III. Entscheidungsgründe

Das Finanzgericht hatte zum einen zu entscheiden, ob § 8c KStG, § 10a GewStG auch für eine Übertragung im Rahmen einer vorweggenommenen Erbfolge Anwendung findet und zum anderen, ob die Klägerin Anspruch auf eine Billigkeitsmaßnahme im Sinne des § 163 AO hat. Nach Ansicht des Finanzgerichts unterfallen alle rechtsgeschäftlichen entgeltlichen oder unentgeltlichen Übertragungen der Regelung des § 8c KStG und damit auch der Erwerb im Wege einer vorweggenommenen Erbfolge. Auch für eine Billigkeitsregelung ist nach Ansicht des Gerichts kein Raum, da es an einer sachlichen Unbilligkeit fehle. Der im Rechtsstaatprinzip gemäß Art. 20 Abs. 3 GG verankerte Vorbehalt des Gesetzes verbiete es zudem, dass die Finanzverwaltung eine allgemeine Billigkeitsmaßnahme für solche Fallgestaltungen erlasse, in denen die Besteuerung der Gesetzeslage ent- spreche und in denen es an einer sachlichen, vom Gesetzgeber nicht gewollten Härte fehle. Vielmehr seien solche Härten nur durch eine Gesetzeskorrektur zu beheben. Selbst wenn die Regelung im BMF-Schreiben zu § 8c KStG im Einklang mit dem Vor- behalt des Gesetzes stünde, also grundsätzlich rechtlich zulässig wäre, ist die im vorliegenden Fall von dem Finanzamt vertretene Auffassung, dass eine vorweggenommene Erbfolge nur dann vorliege, wenn im Schenkungsvertrag eine Anrechnungspflicht auf die spätere Erbschaft gemäß § 2050 BGB aufgenommen ist, vertretbar. Die Klage wurde folglich als unbegründet abgewiesen.

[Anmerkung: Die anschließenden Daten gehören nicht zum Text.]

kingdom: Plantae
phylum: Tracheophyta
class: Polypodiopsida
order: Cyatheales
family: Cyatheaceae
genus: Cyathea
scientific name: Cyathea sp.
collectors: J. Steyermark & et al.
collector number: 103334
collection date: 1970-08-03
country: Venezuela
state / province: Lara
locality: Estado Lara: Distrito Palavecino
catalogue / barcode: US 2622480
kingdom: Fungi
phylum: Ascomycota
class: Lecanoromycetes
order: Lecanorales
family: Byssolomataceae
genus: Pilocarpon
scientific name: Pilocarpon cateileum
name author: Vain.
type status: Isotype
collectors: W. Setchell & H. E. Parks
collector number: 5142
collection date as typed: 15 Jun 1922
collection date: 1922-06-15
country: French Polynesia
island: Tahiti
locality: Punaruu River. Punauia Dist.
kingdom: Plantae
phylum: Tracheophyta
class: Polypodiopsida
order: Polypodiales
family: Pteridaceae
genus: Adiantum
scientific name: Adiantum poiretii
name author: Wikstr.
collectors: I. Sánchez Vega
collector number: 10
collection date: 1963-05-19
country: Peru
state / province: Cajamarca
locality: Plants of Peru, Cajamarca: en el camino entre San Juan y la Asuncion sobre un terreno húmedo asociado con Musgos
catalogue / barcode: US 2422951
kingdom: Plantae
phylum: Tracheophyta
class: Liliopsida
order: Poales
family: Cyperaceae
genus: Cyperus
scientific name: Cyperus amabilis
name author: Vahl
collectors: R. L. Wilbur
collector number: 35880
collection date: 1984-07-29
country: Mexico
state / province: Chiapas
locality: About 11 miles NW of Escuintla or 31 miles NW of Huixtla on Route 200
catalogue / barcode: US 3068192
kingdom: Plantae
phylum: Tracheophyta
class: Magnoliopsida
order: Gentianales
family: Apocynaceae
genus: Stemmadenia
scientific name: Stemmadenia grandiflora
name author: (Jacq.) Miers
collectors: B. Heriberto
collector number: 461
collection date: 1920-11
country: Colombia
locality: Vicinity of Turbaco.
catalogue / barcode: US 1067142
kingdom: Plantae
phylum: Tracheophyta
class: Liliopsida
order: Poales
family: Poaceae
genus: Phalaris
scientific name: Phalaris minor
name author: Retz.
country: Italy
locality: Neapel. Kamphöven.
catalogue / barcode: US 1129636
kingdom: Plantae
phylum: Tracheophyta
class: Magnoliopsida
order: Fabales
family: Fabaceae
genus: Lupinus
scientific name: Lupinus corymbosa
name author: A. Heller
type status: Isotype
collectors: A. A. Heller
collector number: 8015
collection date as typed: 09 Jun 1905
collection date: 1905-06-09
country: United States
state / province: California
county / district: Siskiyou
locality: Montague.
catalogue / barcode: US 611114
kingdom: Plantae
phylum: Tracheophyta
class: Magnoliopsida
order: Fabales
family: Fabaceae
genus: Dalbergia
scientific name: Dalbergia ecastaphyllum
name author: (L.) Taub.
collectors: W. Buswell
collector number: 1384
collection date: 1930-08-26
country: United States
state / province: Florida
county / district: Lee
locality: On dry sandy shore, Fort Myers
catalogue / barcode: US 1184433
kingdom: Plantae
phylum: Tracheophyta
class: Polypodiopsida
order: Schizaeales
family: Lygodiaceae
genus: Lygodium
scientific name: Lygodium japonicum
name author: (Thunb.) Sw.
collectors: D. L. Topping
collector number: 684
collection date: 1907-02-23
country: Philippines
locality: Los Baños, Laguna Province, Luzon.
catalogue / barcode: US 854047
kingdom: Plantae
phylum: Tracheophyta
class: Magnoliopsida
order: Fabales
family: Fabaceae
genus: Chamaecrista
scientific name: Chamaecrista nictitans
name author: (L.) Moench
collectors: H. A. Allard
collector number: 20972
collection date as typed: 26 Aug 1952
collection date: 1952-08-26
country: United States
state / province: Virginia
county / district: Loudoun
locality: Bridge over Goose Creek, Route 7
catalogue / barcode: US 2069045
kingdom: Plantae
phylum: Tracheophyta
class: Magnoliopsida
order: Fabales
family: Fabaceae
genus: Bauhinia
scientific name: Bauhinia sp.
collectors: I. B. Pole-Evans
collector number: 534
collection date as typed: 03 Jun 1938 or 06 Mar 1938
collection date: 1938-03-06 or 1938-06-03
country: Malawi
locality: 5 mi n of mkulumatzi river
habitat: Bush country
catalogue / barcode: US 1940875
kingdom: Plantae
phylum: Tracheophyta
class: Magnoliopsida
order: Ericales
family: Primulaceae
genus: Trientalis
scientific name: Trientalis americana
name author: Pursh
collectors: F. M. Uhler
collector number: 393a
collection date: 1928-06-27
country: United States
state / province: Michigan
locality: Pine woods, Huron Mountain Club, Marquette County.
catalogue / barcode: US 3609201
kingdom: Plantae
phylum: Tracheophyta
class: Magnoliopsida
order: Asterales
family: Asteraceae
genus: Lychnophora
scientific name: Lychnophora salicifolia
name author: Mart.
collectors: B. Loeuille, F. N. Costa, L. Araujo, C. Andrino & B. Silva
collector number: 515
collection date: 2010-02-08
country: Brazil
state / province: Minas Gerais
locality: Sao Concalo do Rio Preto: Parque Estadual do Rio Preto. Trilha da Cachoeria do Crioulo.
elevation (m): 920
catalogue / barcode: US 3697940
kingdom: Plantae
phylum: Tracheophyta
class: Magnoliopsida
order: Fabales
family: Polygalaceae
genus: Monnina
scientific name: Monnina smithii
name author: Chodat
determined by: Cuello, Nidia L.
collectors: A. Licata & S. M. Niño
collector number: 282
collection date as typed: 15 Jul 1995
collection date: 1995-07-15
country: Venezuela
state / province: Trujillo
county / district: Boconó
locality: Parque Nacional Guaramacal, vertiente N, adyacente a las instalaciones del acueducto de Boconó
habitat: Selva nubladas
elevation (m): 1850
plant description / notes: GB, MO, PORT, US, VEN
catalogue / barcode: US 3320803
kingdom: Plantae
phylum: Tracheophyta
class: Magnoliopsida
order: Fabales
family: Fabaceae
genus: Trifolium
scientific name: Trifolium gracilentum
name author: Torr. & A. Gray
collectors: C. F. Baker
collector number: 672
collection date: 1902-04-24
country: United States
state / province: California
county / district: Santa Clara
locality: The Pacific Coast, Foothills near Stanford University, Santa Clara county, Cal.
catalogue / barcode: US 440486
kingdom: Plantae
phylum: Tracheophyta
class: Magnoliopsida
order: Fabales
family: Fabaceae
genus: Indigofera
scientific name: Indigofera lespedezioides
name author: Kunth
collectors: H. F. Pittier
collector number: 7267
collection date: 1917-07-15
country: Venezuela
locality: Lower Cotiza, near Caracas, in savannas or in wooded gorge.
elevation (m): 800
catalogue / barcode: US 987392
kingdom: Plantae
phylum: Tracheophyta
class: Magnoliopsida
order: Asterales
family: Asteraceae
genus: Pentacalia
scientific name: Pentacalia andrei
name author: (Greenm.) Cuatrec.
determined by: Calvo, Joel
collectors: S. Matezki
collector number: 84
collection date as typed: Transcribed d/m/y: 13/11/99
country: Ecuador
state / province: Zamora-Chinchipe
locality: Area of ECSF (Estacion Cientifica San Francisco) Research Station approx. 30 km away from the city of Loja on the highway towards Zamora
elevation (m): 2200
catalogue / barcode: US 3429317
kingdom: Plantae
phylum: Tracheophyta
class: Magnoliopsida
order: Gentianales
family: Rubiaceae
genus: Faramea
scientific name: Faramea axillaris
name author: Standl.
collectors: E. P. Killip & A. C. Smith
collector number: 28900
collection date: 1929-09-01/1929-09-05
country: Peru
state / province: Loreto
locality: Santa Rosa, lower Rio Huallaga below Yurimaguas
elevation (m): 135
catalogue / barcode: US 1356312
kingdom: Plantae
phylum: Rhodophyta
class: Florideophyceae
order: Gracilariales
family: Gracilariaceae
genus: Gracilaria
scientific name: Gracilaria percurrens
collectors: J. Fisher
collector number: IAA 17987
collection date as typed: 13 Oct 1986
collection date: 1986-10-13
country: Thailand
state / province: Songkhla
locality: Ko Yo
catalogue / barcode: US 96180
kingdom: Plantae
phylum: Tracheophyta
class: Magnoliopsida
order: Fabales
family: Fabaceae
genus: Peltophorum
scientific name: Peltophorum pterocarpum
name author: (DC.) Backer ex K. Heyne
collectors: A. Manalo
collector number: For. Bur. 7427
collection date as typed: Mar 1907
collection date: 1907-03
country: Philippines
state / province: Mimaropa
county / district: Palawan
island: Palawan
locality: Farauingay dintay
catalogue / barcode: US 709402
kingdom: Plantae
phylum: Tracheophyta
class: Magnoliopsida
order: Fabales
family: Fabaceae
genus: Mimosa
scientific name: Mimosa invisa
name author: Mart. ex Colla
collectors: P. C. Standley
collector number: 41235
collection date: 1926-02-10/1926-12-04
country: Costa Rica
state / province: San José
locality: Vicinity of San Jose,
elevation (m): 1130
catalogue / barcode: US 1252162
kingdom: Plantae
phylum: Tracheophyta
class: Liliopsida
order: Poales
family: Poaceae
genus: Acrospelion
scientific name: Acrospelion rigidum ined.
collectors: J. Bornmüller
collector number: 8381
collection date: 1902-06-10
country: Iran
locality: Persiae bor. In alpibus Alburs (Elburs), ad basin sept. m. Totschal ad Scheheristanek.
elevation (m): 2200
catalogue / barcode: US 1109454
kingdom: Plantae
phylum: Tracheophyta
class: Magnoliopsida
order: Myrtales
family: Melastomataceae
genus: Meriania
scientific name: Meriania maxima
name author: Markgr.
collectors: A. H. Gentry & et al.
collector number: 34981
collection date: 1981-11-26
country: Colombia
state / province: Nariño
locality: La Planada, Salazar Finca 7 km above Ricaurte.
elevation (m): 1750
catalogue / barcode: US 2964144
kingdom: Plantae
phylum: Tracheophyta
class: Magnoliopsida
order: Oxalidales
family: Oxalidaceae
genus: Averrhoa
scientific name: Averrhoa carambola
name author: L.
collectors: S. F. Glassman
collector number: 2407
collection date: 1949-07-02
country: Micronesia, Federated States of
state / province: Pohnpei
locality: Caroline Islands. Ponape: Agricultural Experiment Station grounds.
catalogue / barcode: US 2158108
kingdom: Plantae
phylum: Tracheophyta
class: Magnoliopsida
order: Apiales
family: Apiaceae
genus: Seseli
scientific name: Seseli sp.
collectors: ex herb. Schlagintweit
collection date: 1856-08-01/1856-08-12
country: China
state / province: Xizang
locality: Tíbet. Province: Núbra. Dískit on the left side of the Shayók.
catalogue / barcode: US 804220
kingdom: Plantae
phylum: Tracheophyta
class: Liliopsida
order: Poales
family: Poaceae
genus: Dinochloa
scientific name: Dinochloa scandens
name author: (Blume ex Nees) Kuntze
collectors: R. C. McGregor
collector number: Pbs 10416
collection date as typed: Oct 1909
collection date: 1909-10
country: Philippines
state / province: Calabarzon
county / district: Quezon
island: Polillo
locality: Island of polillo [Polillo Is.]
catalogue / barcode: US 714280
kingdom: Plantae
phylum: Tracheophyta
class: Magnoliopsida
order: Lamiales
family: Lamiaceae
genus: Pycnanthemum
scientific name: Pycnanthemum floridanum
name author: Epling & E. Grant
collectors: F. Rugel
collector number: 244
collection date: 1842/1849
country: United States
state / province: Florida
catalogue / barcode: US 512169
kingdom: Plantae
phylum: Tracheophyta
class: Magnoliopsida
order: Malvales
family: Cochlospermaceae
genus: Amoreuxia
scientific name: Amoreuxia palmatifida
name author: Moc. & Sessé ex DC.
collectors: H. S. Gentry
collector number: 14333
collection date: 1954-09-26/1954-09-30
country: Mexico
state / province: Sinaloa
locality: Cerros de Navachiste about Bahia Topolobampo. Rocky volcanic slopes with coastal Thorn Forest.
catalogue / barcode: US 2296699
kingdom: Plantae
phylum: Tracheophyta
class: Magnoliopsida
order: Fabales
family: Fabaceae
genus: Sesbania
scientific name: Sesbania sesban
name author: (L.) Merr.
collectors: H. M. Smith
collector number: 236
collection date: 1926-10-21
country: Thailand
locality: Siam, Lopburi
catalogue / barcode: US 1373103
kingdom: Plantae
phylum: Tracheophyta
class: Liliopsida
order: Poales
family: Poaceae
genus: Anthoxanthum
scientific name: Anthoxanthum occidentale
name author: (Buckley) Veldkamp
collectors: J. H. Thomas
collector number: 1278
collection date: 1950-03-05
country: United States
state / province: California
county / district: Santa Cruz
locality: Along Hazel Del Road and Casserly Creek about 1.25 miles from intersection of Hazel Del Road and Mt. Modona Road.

Das Finanzgericht hat die Revision gegen dieses Urteil zugelassen.

IV. Praktische Bedeutung

Es gibt viele Beispiele, in denen die Finanzverwaltung im Rahmen einer allgemeinen  Billigkeitsregelung vom Wortlaut des Gesetzes abweicht, beispielsweise im Umwandlungssteuererlass zu § 22 Abs. 3 UmwStG bzw. im BMF-Schreiben zu § 50i EStG. Vorstehendes Urteil macht deutlich, dass es nicht genügt, wenn die Finanzverwaltung missglückte Gesetzesregelungen durch Billigkeitsregelungen im Erlasswege heilt. Vielmehr bedarf es einer gesetzlichen Korrektur zur Schaffung einer Rechtssicherheit für die Steuerpflichtigen. Bei Übertragung von verlustbehafteten Gesellschaften gilt, dass das Vorliegen einer vorweggenommenen Erbfolge und damit das Fortbestehen der Verlustvorträge nach dem Erlass der Finanzverwaltung durch eine verbindliche Auskunft abgesichert werden muss.